Posts Tagged ‘Business Design’
“What is Our Recipe for Success?!”
A pattern started to emerge for me as I was listening to various participants in the Rally Agile Success Tour in Santa Clara. Agile champions these days often operate in the context of aging business designs. Opportunities the Agile champions highlight to utilize Agile for higher productivity, better quality and faster time-to market are often lost amidst a vicious cycle: sooner or later aging business design are accompanied by value outflow; the severity of the value outflow problem consumes most/all executive cycles; consequently, the message about the various ways in which Agile could help turn things around are not heard. It is a sad irony: at the time Agile is needed more than ever, openness and receptivity toward improving operations and attaining competitive advantage through new (software) methods tend to decline.
Here is a simple question you could ask executives in your company if/when your Agile message does not seem to get heard:
What is our recipe for success?!
The point in posing this question is straightforward: start a dialog aimed at identifying the linkage(s) between the benefits of Agile and the strategy or grand strategy a company is implementing. No matter what business your company is in, chances are software plays a big part in whatever it does. Any business process in your company depends on software. Services your company offers require software in one way or another. Quite a few products your company brings to market are likely to contain embedded software. Compliance requirements your company needs to adhere to inevitably depend on software. These days we all witness pervasive software in the true sense of the term.
The possibility exists that the question “What is our recipe for success?!” might be be misinterpreted as flippant. If you are worried about such misinterpretation, ask your Agile consultant to bring up this question. It is an absolutely appropriate, indeed necessary, question for him/her to pose in the course of designing an effective Agile roll-out. The roll-out itself might (or might not) be focused on R&D. However, the plan for so doing must factor in business circumstances and imperatives. The recipe for success question is part of “deciphering” the business context to enable R&D to be truly aligned with the business.

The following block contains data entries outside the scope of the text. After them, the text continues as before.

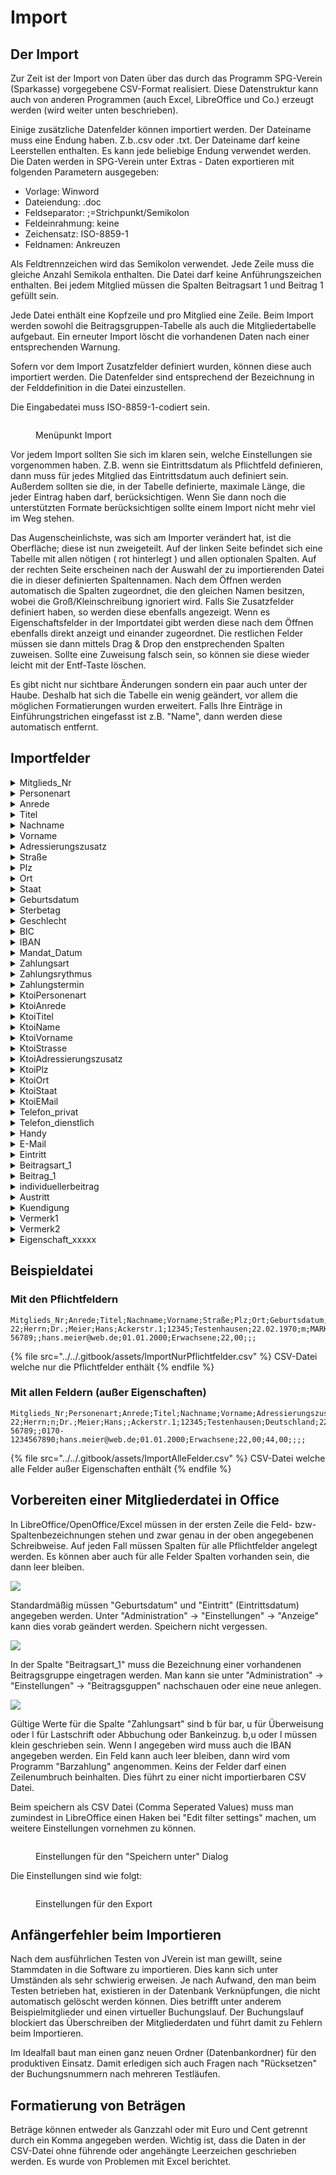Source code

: # Import

## Der Import

Zur Zeit ist der Import von Daten über das durch das Programm SPG-Verein (Sparkasse) vorgegebene CSV-Format realisiert. Diese Datenstruktur kann auch von anderen Programmen (auch Excel, LibreOffice und Co.) erzeugt werden (wird weiter unten beschrieben).

Einige zusätzliche Datenfelder können importiert werden. Der Dateiname muss eine Endung haben. Z.b..csv oder .txt. Der Dateiname darf keine Leerstellen enthalten. Es kann jede beliebige Endung verwendet werden. Die Daten werden in SPG-Verein unter Extras - Daten exportieren mit folgenden Parametern ausgegeben:

* Vorlage: Winword
* Dateiendung: .doc
* Feldseparator: ;=Strichpunkt/Semikolon
* Feldeinrahmung: keine
* Zeichensatz: ISO-8859-1
* Feldnamen: Ankreuzen

Als Feldtrennzeichen wird das Semikolon verwendet. Jede Zeile muss die gleiche Anzahl Semikola enthalten. Die Datei darf keine Anführungszeichen enthalten. Bei jedem Mitglied müssen die Spalten Beitragsart 1 und Beitrag 1 gefüllt sein.

Jede Datei enthält eine Kopfzeile und pro Mitglied eine Zeile. Beim Import werden sowohl die Beitragsgruppen-Tabelle als auch die Mitgliedertabelle aufgebaut. Ein erneuter Import löscht die vorhandenen Daten nach einer entsprechenden Warnung.

Sofern vor dem Import Zusatzfelder definiert wurden, können diese auch importiert werden. Die Datenfelder sind entsprechend der Bezeichnung in der Felddefinition in die Datei einzustellen.

Die Eingabedatei muss ISO-8859-1-codiert sein.

<figure><img src="../../.gitbook/assets/ImportMenüpunkt.JPG" alt=""><figcaption><p>Menüpunkt Import</p></figcaption></figure>

Vor jedem Import sollten Sie sich im klaren sein, welche Einstellungen sie vorgenommen haben. Z.B. wenn sie Eintrittsdatum als Pflichtfeld definieren, dann muss für jedes Mitglied das Eintrittsdatum auch definiert sein. Außerdem sollten sie die, in der Tabelle definierte, maximale Länge, die jeder Eintrag haben darf, berücksichtigen. Wenn Sie dann noch die unterstützten Formate berücksichtigen sollte einem Import nicht mehr viel im Weg stehen.

Das Augenscheinlichste, was sich am Importer verändert hat, ist die Oberfläche; diese ist nun zweigeteilt. Auf der linken Seite befindet sich eine Tabelle mit allen nötigen ( rot hinterlegt ) und allen optionalen Spalten. Auf der rechten Seite erscheinen nach der Auswahl der zu importierenden Datei die in dieser definierten Spaltennamen. Nach dem Öffnen werden automatisch die Spalten zugeordnet, die den gleichen Namen besitzen, wobei die Groß/Kleinschreibung ignoriert wird. Falls Sie Zusatzfelder definiert haben, so werden diese ebenfalls angezeigt. Wenn es Eigenschaftsfelder in der Importdatei gibt werden diese nach dem Öffnen ebenfalls direkt anzeigt und einander zugeordnet. Die restlichen Felder müssen sie dann mittels Drag & Drop den enstprechenden Spalten zuweisen. Sollte eine Zuweisung falsch sein, so können sie diese wieder leicht mit der Entf-Taste löschen.

Es gibt nicht nur sichtbare Änderungen sondern ein paar auch unter der Haube. Deshalb hat sich die Tabelle ein wenig geändert, vor allem die möglichen Formatierungen wurden erweitert. Falls Ihre Einträge in Einführungstrichen eingefasst ist z.B. "Name", dann werden diese automatisch entfernt.

## Importfelder

<details>

<summary>Mitglieds_Nr</summary>

**Inhalt:**\
Mitgliedsnummer, muss eine eindeutige ID sein, ansonsten kommt es zu einem Fehler. Wird bei der Verwendung von externen Mitgliedsnummern auch in die entsprechende Spalte eingetragen.

* [x] **Spalte muss existieren**
* [ ] **Leere Spalte erlaubt**

**MySQL:**\
\`id\` bigint(20) NOT NULL AUTO\_INCREMENT, \`externemitgliedsnummer\` varchar(50) DEFAULT NULL, PRIMARY KEY (\`id\`), UNIQUE KEY \`id\` (\`id\`), UNIQUE KEY \`externemitgliedsnummer\` (\`externemitgliedsnummer\`)

</details>

<details>

<summary>Personenart</summary>

**Inhalt:**\
n = natürliche Person\
j = juristische Person (Firma, Organisation, Behörde)\
Wenn die Spalte Personenart nicht in der Importdatei existiert, wird defaultmäßig 'n' übernommen.

**Max. Länge:**\
1

* [ ] **Spalte muss existieren**
* [x] **Leere Spalte erlaubt**

**MySQL:**\
char(1) DEFAULT NULL

</details>

<details>

<summary>Anrede</summary>

**Inhalt:**\
Herrn / Frau

**Max. Länge:**\
40

* [x] **Spalte muss existieren**
* [x] **Leere Spalte erlaubt**

**MySQL:**\
varchar(40) DEFAULT NULL

</details>

<details>

<summary>Titel</summary>

**Inhalt:**\
Dr. ...

**Max. Länge:**\
40

* [x] **Spalte muss existieren**
* [x] **Leere Spalte erlaubt**

**MySQL:**\
varchar(40) DEFAULT NULL

</details>

<details>

<summary>Nachname</summary>

**Inhalt:**\
Nachname, wenn Personenart = j,\
dann Firmenname Zeile 1

**Max. Länge:**\
40

* [x] **Spalte muss existieren**
* [ ] **Leere Spalte erlaubt**

**MySQL:**\
\`name\` varchar(40) NOT NULL

</details>

<details>

<summary>Vorname</summary>

**Inhalt:**\
Vorname, wenn Personenart = j,\
dann Firmenname Zeile 2

**Max. Länge:**\
40

* [x] **Spalte muss existieren**
* [ ] **Leere Spalte erlaubt**

**MySQL:**\
varchar(40) DEFAULT NULL

</details>

<details>

<summary>Adressierungszusatz</summary>

**Inhalt:**\
Adressierungszusatz

**Max. Länge:**\
40

* [ ] **Spalte muss existieren**
* [x] **Leere Spalte erlaubt**

**MySQL:**\
varchar(40) DEFAULT NULL

</details>

<details>

<summary>Straße</summary>

**Inhalt:**\
Straßenname inkl. Hausnummer

**Max. Länge:**\
40

* [x] **Spalte muss existieren**
* [ ] **Leere Spalte erlaubt**

**MySQL:**\
varchar(40) NOT NULL

</details>

<details>

<summary>Plz</summary>

**Inhalt:**\
Postleitzahl

**Max. Länge:**\
10

* [x] **Spalte muss existieren**
* [ ] **Leere Spalte erlaubt**

**MySQL:**\
varchar(10) NOT NULL

</details>

<details>

<summary>Ort</summary>

**Inhalt:**\
Ort

**Max. Länge:**\
40

* [x] **Spalte muss existieren**
* [ ] **Leere Spalte erlaubt**

**MySQL:**\
varchar(40) NOT NULL

</details>

<details>

<summary>Staat</summary>

**Inhalt:**\
Staat bei Auslandsanschriften

**Max. Länge:**\
50

* [ ] **Spalte muss existieren**
* [x] **Leere Spalte erlaubt**

**MySQL:**\
varchar(50) DEFAULT NULL

</details>

<details>

<summary>Geburtsdatum</summary>

**Inhalt:**\
Geburtsdatum im Format:\
TT.MM.JJJJ\
TT.MM.JJ\
TT/MM/JJJJ\
TT/MM/JJJJ

JJ funktioniert für alle Mitglieder jünger 100.Ffür ältere Menschen muss es angepasst werden. Eine Warnung wird ausgegeben.

**Max. Länge:**\
10

* [x] **Spalte muss existieren**

**Leere Spalte erlaubt:**\
Abhängig von den EInstellungen

**MySQL:**\
date DEFAULT NULL

</details>

<details>

<summary>Sterbetag</summary>

**Inhalt:**\
Sterbetag, Austritt sollte auch definiert sein, ansonsten wird das Sterbedatum als Austrittsdatum angenommen. Unterstützte Formate siehe Geburtsdatum

**Max. Länge:**\
10

* [x] **Spalte muss existieren**
* [x] **Leere Spalte erlaubt**

**MySQL:**\
date DEFAULT NULL

</details>

<details>

<summary>Geschlecht</summary>

**Inhalt:**\
Muss mit einem kleinen oder großen m, w oder o beginnen z.B. gültig: Weiblich, männlich, ohne Angabe, M, w, o. Ist diese Spalte bei einem Mitglied leer so wird man bei der nächsten Bearbeitung des Mitglieds in JVerein aufgefordert das Geschlecht nachzutragen. Möchte man dies vermeiden, sollte man vor dem Import leere Daten in dieser Spalte mit bspw. o belegen.

**Max. Länge:**\
1

* [x] **Spalte muss existieren**
* [x] **Leere Spalte erlaubt**

**MySQL:**\
char(1) DEFAULT NULL

</details>

<details>

<summary>BIC</summary>

**Inhalt:**\
BIC

**Max. Länge:**\
11

* [x] **Spalte muss existieren**

**Leere Spalte erlaubt:**

Wenn Zahlungsart Lastschrift: nein, sonst ja

**MySQL:**\
varchar(11) DEFAULT NULL

</details>

<details>

<summary>IBAN</summary>

**Inhalt:**\
IBAN

**Max. Länge:**\
35

* [x] **Spalte muss existieren**

**Leere Spalte erlaubt:**

Wenn Zahlungsart Lastschrift: nein, sonst ja

**MySQL:**\
varchar(34) DEFAULT NULL

</details>

<details>

<summary>Mandat_Datum</summary>

**Inhalt:**\
Datum des Mandates TT.MM.JJJJ

* [x] **Spalte muss existieren**
* [x] **Leere Spalte erlaubt**

**MySQL:**\
date DEFAULT NULL

</details>

<details>

<summary>Zahlungsart</summary>

**Inhalt:**\
l (Kleinbuchstabe L) oder Lastschrift oder Abbuchung oder Bankeinzug für Lastschrift, b oder bar für Barzahlung u oder ueberweisung für Überweisung

**Max. Länge**\
1

* [x] **Spalte muss existieren**
* [x] **Leere Spalte erlaubt**

**MySQL:**\
1 SEPA, 2 Überweisung, 3 Bar, \`zahlungsweg\` int(11) DEFAULT NULL

</details>

<details>

<summary>Zahlungsrythmus</summary>

**Inhalt:**\
1 = monatlich\
3 = vierteljährlich\
6 = halbjährlich\
12 = jährlich\
wenn keine Angabe erfolgt, wird jährlich angenommen.

**Max. Länge**\
2

* [ ] **Spalte muss existieren**
* [x] **Leere Spalte erlaubt**

**MySQL:**\
int(11) DEFAULT NULL

</details>

<details>

<summary>Zahlungstermin</summary>

**Inhalt:**\
1 = monatlich, \
31 = Vierteljährlich (Jan./Apr./Juli/Okt)\
32 = Vierteljährlich (Feb./Mai /Aug./Nov.)\
33 = Vierteljährlich (März/Juni/Sep./Dez.)\
61 = Halbjährlich (Jan./Juli)\
62 = Halbjährlich (Feb./Aug.)\
63 = Halbjährlich (März/Sep.)\
64 = Halbjährlich (Apr./Okt.)\
65 = Halbjährlich (Mai /Nov.)\
66 = Halbjährlich (Juni/Dez.)\
1201 = Jährlich (Jan.)\
1202 = Jährlich (Feb.)\
1203 = Jährlich (März)\
1204 = Jährlich (Apr.)\
1205 = Jährlich (Mai )\
1206 = Jährlich (Juni)\
1207 = Jährlich (Juli)\
1208 = Jährlich (Aug.)\
1209 = Jährlich (Sep.)\
1210 = Jährlich (Okt.)\
1211 = Jährlich (Nov.)\
1212 = Jährlich (Dez.)

**Max. Länge**\
1-4

* [ ] **Spalte muss existieren**
* [x] **Leere Spalte erlaubt**

**MySQL:**\
int(11) DEFAULT NULL

</details>

<details>

<summary>KtoiPersonenart</summary>

**Inhalt:**\
Personenart des abweichenden Kontoinhabers\
n = natürliche Person\
j = juristische Person

**Max. Länge**\
1

* [ ] **Spalte muss existieren**
* [ ] **Leere Spalte erlaubt**

</details>

<details>

<summary>KtoiAnrede</summary>

**Inhalt:**\
Anrede des abweichenden Kontoinhabers

**Max. Länge**\
10

* [ ] **Spalte muss existieren**
* [ ] **Leere Spalte erlaubt**

</details>

<details>

<summary>KtoiTitel</summary>

**Inhalt:**\
Titel des abweichenden Kontoinhabers (Dr. o. ä.)

**Max. Länge**\
10

* [ ] **Spalte muss existieren**
* [ ] **Leere Spalte erlaubt**

</details>

<details>

<summary>KtoiName</summary>

**Inhalt:**\
Name des abweichenden Kontoinhabers

**Max. Länge**\
40

* [ ] **Spalte muss existieren**
* [ ] **Leere Spalte erlaubt**

</details>

<details>

<summary>KtoiVorname</summary>

**Inhalt:**\
Vorname des abweichenden Kontoinhabers

**Max. Länge**\
40

* [ ] **Spalte muss existieren**
* [ ] **Leere Spalte erlaubt**

</details>

<details>

<summary>KtoiStrasse</summary>

**Inhalt:**\
Straße des abweichenden Kontoinhabers

**Max. Länge**\
40

* [ ] **Spalte muss existieren**
* [ ] **Leere Spalte erlaubt**

</details>

<details>

<summary>KtoiAdressierungszusatz</summary>

**Inhalt:**\
Adressierungszusatz des abweichenden Kontoinhabers

**Max. Länge**\
40

* [ ] **Spalte muss existieren**
* [ ] **Leere Spalte erlaubt**

</details>

<details>

<summary>KtoiPlz</summary>

**Inhalt:**\
Postleitzahl des abweichenden Kontoinhabers

**Max. Länge**\
10

* [ ] **Spalte muss existieren**
* [ ] **Leere Spalte erlaubt**

</details>

<details>

<summary>KtoiOrt</summary>

**Inhalt:**\
Ort des abweichenden Kontoinhabers

**Max. Länge**\
40

* [ ] **Spalte muss existieren**
* [ ] **Leere Spalte erlaubt**

</details>

<details>

<summary>KtoiStaat</summary>

**Inhalt:**\
Staat des abweichenden Kontoinhabers

**Max. Länge**\
40

* [ ] **Spalte muss existieren**
* [ ] **Leere Spalte erlaubt**

</details>

<details>

<summary>KtoiEMail</summary>

**Inhalt:**\
EMail-Adresse des abweichenden Kontoinhabers

**Max. Länge**\
50

* [ ] **Spalte muss existieren**
* [ ] **Leere Spalte erlaubt**

</details>

<details>

<summary>Telefon_privat</summary>

**Inhalt:**\
private Telefonnummer

**Max. Länge**\
20

* [x] **Spalte muss existieren**
* [x] **Leere Spalte erlaubt**

</details>

<details>

<summary>Telefon_dienstlich</summary>

**Inhalt:**\
dienstliche / geschäftliche Telefonnummer

**Max. Länge**\
20

* [x] **Spalte muss existieren**
* [x] **Leere Spalte erlaubt**

</details>

<details>

<summary>Handy</summary>

**Inhalt:**\
Mobile Telefonnummer

**Max. Länge**\
20

* [ ] **Spalte muss existieren**
* [x] **Leere Spalte erlaubt**

</details>

<details>

<summary>E-Mail</summary>

**Inhalt:**\
E-Mail Adresse

**Max. Länge**\
50

* [x] **Spalte muss existieren**
* [x] **Leere Spalte erlaubt**

</details>

<details>

<summary>Eintritt</summary>

**Inhalt:**\
Eintrittsdatum, unterstützte Formate siehe Geburtsdatum

**Max. Länge**\
10

* [x] **Spalte muss existieren**

**Leere Spalte in Abhängigkeit von den Einstellungen erlaubt**

</details>

<details>

<summary>Beitragsart_1</summary>

**Inhalt:**\
Bezeichnung der Beitragsart. Z. B. Jugendliche, Erwachsene, Familien

**Max. Länge**\
30

* [x] **Spalte muss existieren**
* [ ] **Leere Spalte erlaubt**

</details>

<details>

<summary>Beitrag_1</summary>

**Inhalt:**\
Höhe des Beitrages in Euro (Format xxx,xx)

* [x] **Spalte muss existieren**
* [ ] **Leere Spalte erlaubt**

</details>

<details>

<summary>individuellerbeitrag</summary>

**Inhalt:**\
Höhe des individuellen Beitrages in Euro (Format xxx,xx)

* [ ] **Spalte muss existieren**
* [x] **Leere Spalte erlaubt**

</details>

<details>

<summary>Austritt</summary>

**Inhalt:**\
Datum des Austritts, je nach Vereinssatzung ist die Kündigung erst zum Jahresende wirksam. Hier wird das Wirksamwerden der Kündigung vermerkt. Unterstützte Formate siehe Geburtsdatum.

**Max. Länge**\
10

* [x] **Spalte muss existieren**
* [x] **Leere Spalte erlaubt**

</details>

<details>

<summary>Kuendigung</summary>

**Inhalt:**\
Datum der Kündigung. Unterstützte Formate siehe Geburtsdatum

**Max. Länge**\
10

* [x] **Spalte muss existieren**
* [x] **Leere Spalte erlaubt**

</details>

<details>

<summary>Vermerk1</summary>

**Inhalt:**\
1\. Vermerk

**Max. Länge**\
255

* [ ] **Spalte muss existieren**
* [x] **Leere Spalte erlaubt**

</details>

<details>

<summary>Vermerk2</summary>

**Inhalt:**\
1\. Vermerk

**Max. Länge**\
255

* [ ] **Spalte muss existieren**
* [x] **Leere Spalte erlaubt**

</details>

<details>

<summary>Eigenschaft_xxxxx</summary>

**Inhalt:**\
Eigenschaft eines Mitglieds. Diese Spalte kann mehrfach vorkommen. Anstatt von xxxxx wird die Eigenschaftengruppe eingetragen. Die importieren Eigenschaften dieser Gruppe zugeordnet.

**Max. Länge**\
30

* [ ] **Spalte muss existieren**

</details>

## Beispieldatei

### **Mit den Pflichtfeldern**

```
Mitglieds_Nr;Anrede;Titel;Nachname;Vorname;Straße;Plz;Ort;Geburtsdatum;Geschlecht;BIC;IBAN;Bankleitzahl;Kontonummer;Mandat_Datum;Zahlungsart;Telefon_privat;Telefon_dienstlich;Email;Eintritt;Beitragsart_1;Beitrag_1;Austritt;Kündigung;Sterbetag
22;Herrn;Dr.;Meier;Hans;Ackerstr.1;12345;Testenhausen;22.02.1970;m;MARKDEFF;DE68210501700012345678;12345678;12345;01.01.2000;l;01234-56789;;hans.meier@web.de;01.01.2000;Erwachsene;22,00;;;
```

{% file src="../../.gitbook/assets/ImportNurPflichtfelder.csv" %}
CSV-Datei welche nur die Pflichtfelder enthält
{% endfile %}

### Mit allen Feldern (außer Eigenschaften)

```
Mitglieds_Nr;Personenart;Anrede;Titel;Nachname;Vorname;Adressierungszusatz;Straße;Plz;Ort;Staat;Geburtsdatum;Sterbetag;Geschlecht;BIC;IBAN;Bankleitzahl;Kontonummer;Mandat_Datum;Mandat_Version;Zahlungsart;Zahlungsrhytmus;Zahlungstermin;KtoiPersonenart;KtoiAnrede;KtoiTitel;KtoiName;KtoiVorname;KtoiStrasse;KtoiAdressierungszusatz;KtoiPlz;KtoiOrt;KtoiStaat;KtoiEMail;Telefon_privat;Telefon_dienstlich;Handy;Email;Eintritt;Beitragsart_1;Beitrag_1;individuellerbeitrag;Austritt;Kündigung;Vermerk1;Vermerk2
22;Herrn;n;Dr.;Meier;Hans;;Ackerstr.1;12345;Testenhausen;Deutschland;22.02.1970;;m;MARKDEFF;DE68210501700012345678;12345678;12345;01.01.2000;1;l;12;1201;;;;;;;;;;;;01234-56789;;0170-1234567890;hans.meier@web.de;01.01.2000;Erwachsene;22,00;44,00;;;;
```

{% file src="../../.gitbook/assets/ImportAlleFelder.csv" %}
CSV-Datei welche alle Felder außer Eigenschaften enthält
{% endfile %}

## Vorbereiten einer Mitgliederdatei in Office

In LibreOffice/OpenOffice/Excel müssen in der ersten Zeile die Feld- bzw- Spaltenbezeichnungen stehen und zwar genau in der oben angegebenen Schreibweise. Auf jeden Fall müssen Spalten für alle Pflichtfelder angelegt werden. Es können aber auch für alle Felder Spalten vorhanden sein, die dann leer bleiben.

![](../../../assets/datei\_aufbau.png)

Standardmäßig müssen "Geburtsdatum" und "Eintritt" (Eintrittsdatum) angegeben werden. Unter "Administration" -> "Einstellungen" -> "Anzeige" kann dies vorab geändert werden. Speichern nicht vergessen.

![](../../../assets/geburtsdatum\_eintrittsdatum\_einstellung.png)

In der Spalte "Beitragsart\_1" muss die Bezeichnung einer vorhandenen Beitragsgruppe eingetragen werden. Man kann sie unter "Administration" -> "Einstellungen" -> "Beitragsguppen" nachschauen oder eine neue anlegen.

![](../../../assets/beitragsart.png)

Gültige Werte für die Spalte "Zahlungsart" sind b für bar, u für Überweisung oder l für Lastschrift oder Abbuchung oder Bankeinzug. b,u oder l müssen klein geschrieben sein. Wenn l angegeben wird muss auch die IBAN angegeben werden. Ein Feld kann auch leer bleiben, dann wird vom Programm "Barzahlung" angenommen. Keins der Felder darf einen Zeilenumbruch beinhalten. Dies führt zu einer nicht importierbaren CSV Datei.

Beim speichern als CSV Datei (Comma Seperated Values) muss man zumindest in LibreOffice einen Haken bei "Edit filter settings" machen, um weitere Einstellungen vornehmen zu können.

<figure><img src="../../.gitbook/assets/ImportSpeichernUnterLibreOffice.JPG" alt=""><figcaption><p>Einstellungen für den "Speichern unter" Dialog</p></figcaption></figure>

Die Einstellungen sind wie folgt:

<figure><img src="../../.gitbook/assets/ImportEinstellungenLibreOffice.JPG" alt=""><figcaption><p>Einstellungen für den Export</p></figcaption></figure>

## Anfängerfehler beim Importieren

Nach dem ausführlichen Testen von JVerein ist man gewillt, seine Stammdaten in die Software zu importieren. Dies kann sich unter Umständen als sehr schwierig erweisen. Je nach Aufwand, den man beim Testen betrieben hat, existieren in der Datenbank Verknüpfungen, die nicht automatisch gelöscht werden können. Dies betrifft unter anderem Beispielmitglieder und einen virtueller Buchungslauf. Der Buchungslauf blockiert das Überschreiben der Mitgliederdaten und führt damit zu Fehlern beim Importieren.

Im Idealfall baut man einen ganz neuen Ordner (Datenbankordner) für den produktiven Einsatz. Damit erledigen sich auch Fragen nach "Rücksetzen" der Buchungsnummern nach mehreren Testläufen.

## Formatierung von Beträgen

Beträge können entweder als Ganzzahl oder mit Euro und Cent getrennt durch ein Komma angegeben werden. Wichtig ist, dass die Daten in der CSV-Datei ohne führende oder angehängte Leerzeichen geschrieben werden. Es wurde von Problemen mit Excel berichtet.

Marauder Strategy for Agile Companies
Colleague Annie Shum sent me the URL to a recent post by Clayton Christensen in The Huffington Post. In this post Christensen characterizes “disruption” in the following manner:
Disruption is the causal mechanism behind the “creative destruction” that [economist Joseph] Schumpeter saw so pervasively at work in capitalist economies. [Links added by IG]
Christensen’s post is largely about the automobile industry. It, however, ties nicely to an email exchange Jeff Sutherland and I had about Agile as a disruption inside the company vis-a-vis its intentional use as a disruptive methodology in the market. To quote Jeff:
We are starting to see organizations like yours that can use Scrum to disrupt a market. There is a tremendous amount of low hanging fruit out there. Dysfunctional companies that can’t deliver. I’ve been recommending a “Marauder” strategy to the venture group. Find a company who has a large amount of resources. Set them loose like pirates on the ocean and they seek out slow ships and take them out.
Carlota Perez, who has been often cited in this blog (click here, here and here), is a disciple of Schumpeter. I really like the way the “dots” are connected: Schumpeter –> Perez –> Christensen –> Schumpeter. Their theories of disruption and constructive destruction express themselves nicely in the business design proposed by Jeff.